Construction workers build new homes in Philadelphia, Tuesday, April 5, 2022. (AP Photo/Matt Rourke, File)

Pew’s Stateline explored what is holding up the construction of affordable housing units. The answer is that builders cannot depend on the price of materials. The increased cost of lumber alone accounts for about $67 more in monthly rent per apartment unit built today.

The Intercept has the story of a lawsuit against a big manufacturer of bottled water in which the water company’s defense against false advertising is that its claims about being environmentally sensitive were puffed up and vague, so no harm. Here are a couple of paragraphs that will make your blood boil a bit:

The claims were a bridge too far for the environmental group Earth Island Institute, which sued BlueTriton in August, arguing that its misleading sustainability claims violate a local Washington, D.C., law known as the Consumer Protection Procedures Act, which is designed to prevent “deceptive trade practices.” In response, the company defended its green self-promotion by explaining that everyone should realize that the claims are meaningless nonsense.
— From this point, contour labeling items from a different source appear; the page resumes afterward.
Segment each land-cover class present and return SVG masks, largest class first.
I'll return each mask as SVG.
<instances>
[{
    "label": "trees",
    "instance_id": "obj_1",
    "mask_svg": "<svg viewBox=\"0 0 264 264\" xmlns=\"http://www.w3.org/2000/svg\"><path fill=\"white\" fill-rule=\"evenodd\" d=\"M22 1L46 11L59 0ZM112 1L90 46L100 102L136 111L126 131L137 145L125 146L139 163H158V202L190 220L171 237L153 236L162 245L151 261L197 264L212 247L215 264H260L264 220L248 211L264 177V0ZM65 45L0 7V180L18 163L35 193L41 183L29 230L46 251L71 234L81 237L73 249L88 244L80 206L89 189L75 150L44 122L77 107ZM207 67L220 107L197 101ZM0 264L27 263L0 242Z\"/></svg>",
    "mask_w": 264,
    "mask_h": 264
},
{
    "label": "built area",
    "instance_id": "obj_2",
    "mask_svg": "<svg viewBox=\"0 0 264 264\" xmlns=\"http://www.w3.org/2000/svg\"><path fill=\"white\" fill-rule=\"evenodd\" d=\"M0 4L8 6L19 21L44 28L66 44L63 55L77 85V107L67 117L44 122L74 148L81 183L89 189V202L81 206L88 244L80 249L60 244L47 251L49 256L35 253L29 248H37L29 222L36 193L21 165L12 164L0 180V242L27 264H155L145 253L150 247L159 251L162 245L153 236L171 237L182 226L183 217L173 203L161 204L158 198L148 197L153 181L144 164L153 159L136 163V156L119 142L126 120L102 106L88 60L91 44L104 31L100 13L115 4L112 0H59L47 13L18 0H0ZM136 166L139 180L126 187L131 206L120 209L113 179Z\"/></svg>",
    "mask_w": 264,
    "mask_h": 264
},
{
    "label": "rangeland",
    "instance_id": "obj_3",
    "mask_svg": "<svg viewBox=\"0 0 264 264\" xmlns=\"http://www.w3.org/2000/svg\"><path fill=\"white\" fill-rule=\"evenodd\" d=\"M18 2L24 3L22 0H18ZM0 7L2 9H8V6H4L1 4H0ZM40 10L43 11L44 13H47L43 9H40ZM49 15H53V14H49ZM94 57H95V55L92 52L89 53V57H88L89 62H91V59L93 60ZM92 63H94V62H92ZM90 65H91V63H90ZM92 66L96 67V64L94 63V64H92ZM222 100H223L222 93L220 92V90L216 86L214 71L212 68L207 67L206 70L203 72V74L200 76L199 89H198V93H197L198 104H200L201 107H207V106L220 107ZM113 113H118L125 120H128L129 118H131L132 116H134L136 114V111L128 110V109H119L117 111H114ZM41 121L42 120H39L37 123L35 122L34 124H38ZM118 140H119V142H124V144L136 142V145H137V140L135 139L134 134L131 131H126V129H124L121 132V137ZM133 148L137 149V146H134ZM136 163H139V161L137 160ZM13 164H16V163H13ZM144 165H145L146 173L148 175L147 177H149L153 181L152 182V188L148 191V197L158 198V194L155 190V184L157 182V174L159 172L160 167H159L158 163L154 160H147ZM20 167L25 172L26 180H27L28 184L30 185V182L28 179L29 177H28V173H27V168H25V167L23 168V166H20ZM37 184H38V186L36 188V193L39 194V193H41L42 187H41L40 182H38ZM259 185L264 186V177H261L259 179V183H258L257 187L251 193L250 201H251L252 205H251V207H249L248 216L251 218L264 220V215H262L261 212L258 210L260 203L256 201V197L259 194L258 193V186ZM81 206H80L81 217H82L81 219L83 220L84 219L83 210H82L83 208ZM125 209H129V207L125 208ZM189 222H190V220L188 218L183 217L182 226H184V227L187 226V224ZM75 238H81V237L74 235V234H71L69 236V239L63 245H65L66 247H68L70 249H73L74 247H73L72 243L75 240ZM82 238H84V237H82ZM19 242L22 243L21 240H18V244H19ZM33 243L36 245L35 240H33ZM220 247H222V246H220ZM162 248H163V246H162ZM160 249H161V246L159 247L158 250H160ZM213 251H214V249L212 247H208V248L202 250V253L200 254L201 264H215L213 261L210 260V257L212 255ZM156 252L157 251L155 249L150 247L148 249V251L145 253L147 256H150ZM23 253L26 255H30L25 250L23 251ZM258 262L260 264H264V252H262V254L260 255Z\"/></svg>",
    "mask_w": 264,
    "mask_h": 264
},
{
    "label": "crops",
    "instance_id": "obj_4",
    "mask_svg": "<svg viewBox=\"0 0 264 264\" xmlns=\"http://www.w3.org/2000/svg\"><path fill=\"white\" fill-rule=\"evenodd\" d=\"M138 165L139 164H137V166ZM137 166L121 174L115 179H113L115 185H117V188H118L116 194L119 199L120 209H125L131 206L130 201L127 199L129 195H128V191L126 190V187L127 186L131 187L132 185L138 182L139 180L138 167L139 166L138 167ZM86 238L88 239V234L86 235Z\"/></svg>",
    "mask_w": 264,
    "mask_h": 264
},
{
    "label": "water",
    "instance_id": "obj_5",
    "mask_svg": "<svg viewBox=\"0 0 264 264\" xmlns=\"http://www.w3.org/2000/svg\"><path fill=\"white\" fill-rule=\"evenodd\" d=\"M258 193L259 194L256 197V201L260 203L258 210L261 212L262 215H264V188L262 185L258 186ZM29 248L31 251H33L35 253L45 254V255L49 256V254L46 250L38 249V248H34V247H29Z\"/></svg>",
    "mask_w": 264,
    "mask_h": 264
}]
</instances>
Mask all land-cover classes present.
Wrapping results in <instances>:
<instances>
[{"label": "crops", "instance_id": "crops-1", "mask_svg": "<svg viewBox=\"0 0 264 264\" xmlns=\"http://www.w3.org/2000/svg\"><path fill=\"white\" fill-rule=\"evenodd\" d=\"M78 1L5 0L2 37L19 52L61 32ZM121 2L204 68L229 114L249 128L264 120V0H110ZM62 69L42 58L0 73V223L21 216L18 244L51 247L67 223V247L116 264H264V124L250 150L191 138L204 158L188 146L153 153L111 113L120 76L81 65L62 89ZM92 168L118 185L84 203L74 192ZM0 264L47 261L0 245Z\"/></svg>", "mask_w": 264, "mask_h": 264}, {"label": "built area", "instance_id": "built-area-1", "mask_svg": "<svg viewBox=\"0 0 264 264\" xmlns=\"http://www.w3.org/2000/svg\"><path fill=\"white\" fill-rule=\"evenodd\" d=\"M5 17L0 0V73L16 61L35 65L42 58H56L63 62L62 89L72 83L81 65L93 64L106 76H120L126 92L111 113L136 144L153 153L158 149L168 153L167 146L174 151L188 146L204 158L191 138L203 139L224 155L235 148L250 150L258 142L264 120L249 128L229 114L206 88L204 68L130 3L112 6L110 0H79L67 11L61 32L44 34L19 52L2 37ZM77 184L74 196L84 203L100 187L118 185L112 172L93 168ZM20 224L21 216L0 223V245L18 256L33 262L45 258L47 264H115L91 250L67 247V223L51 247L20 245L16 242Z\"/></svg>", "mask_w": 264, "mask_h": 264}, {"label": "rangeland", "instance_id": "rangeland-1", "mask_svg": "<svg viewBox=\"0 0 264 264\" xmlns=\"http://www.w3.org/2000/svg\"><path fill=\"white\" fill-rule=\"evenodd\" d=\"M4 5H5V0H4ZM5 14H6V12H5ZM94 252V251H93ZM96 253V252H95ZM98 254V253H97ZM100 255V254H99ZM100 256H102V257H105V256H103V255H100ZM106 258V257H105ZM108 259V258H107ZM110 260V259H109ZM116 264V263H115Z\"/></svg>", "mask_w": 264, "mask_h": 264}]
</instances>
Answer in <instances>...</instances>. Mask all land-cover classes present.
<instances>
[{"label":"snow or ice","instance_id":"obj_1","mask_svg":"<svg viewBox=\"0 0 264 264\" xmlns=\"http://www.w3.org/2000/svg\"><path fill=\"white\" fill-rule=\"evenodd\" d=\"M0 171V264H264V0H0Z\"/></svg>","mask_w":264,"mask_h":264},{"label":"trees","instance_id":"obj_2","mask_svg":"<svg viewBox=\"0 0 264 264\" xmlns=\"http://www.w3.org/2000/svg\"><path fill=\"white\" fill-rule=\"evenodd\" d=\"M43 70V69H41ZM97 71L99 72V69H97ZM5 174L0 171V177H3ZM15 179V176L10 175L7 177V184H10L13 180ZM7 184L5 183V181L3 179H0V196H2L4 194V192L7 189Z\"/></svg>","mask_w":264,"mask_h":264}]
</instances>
“Many of the statements at issue here constitute non-actionable puffery,” BlueTriton’s attorneys wrote in a motion to dismiss the case submitted to a D.C. court in March. “BlueTriton’s representation of itself as ‘a guardian of sustainable resources’ and ‘a company who, at its core, cares about water’ is vague and hyperbolic,” the attorneys continued. “Because these statements are ‘couched in aspirational terms,’ they cannot serve as the basis for Plaintiff’s CPPA claim.”

You will see in the story that this company is not alone in falling way short of its public goals for recycling. And I will toss in two more paragraphs for you to swallow:

As the complaint notes, plastic pollution is now so widespread that the average person is drinking more than 1,700 tiny bits of plastic in a week’s worth of drinking water — the equivalent of an entire credit card. Microplastics are found in 94.4 percent of tap water samples in the U.S. and may be an even bigger problem in bottled water, despite bottled water companies marketing their product as pollution-free. One BlueTriton brand, Pure Life, had twice the level of plastic fibers as tap water.

Meanwhile, as BlueTriton touts itself as a solution to America’s water problems, it has been caught extracting water from the national forest without authorization. The practice of tapping into natural water supplies has been shown to drain aquifers and rivers, taking water from plants and animals as well as public drinking water reserves.

A few weeks ago, the International Bottled Water Association said it supports pending federal legislation that would “improve recycling efforts nationwide.” The association provides some interesting data:

According to figures derived from EPA data, PET plastic bottled water containers account for less than 1/4 of 1% of the U.S. waste stream. Bottled water production accounts for less than 0.02% of the total groundwater withdrawn each year. Measured in tons of landfill space, PET plastic bottled water containers make up just 3.3% of all beverage containers that end up in landfills. Waste percentage numbers are much higher for the glass (66.7%), aluminum (7.9%), and plastic soft drink bottles (13.3%) that end up in landfills.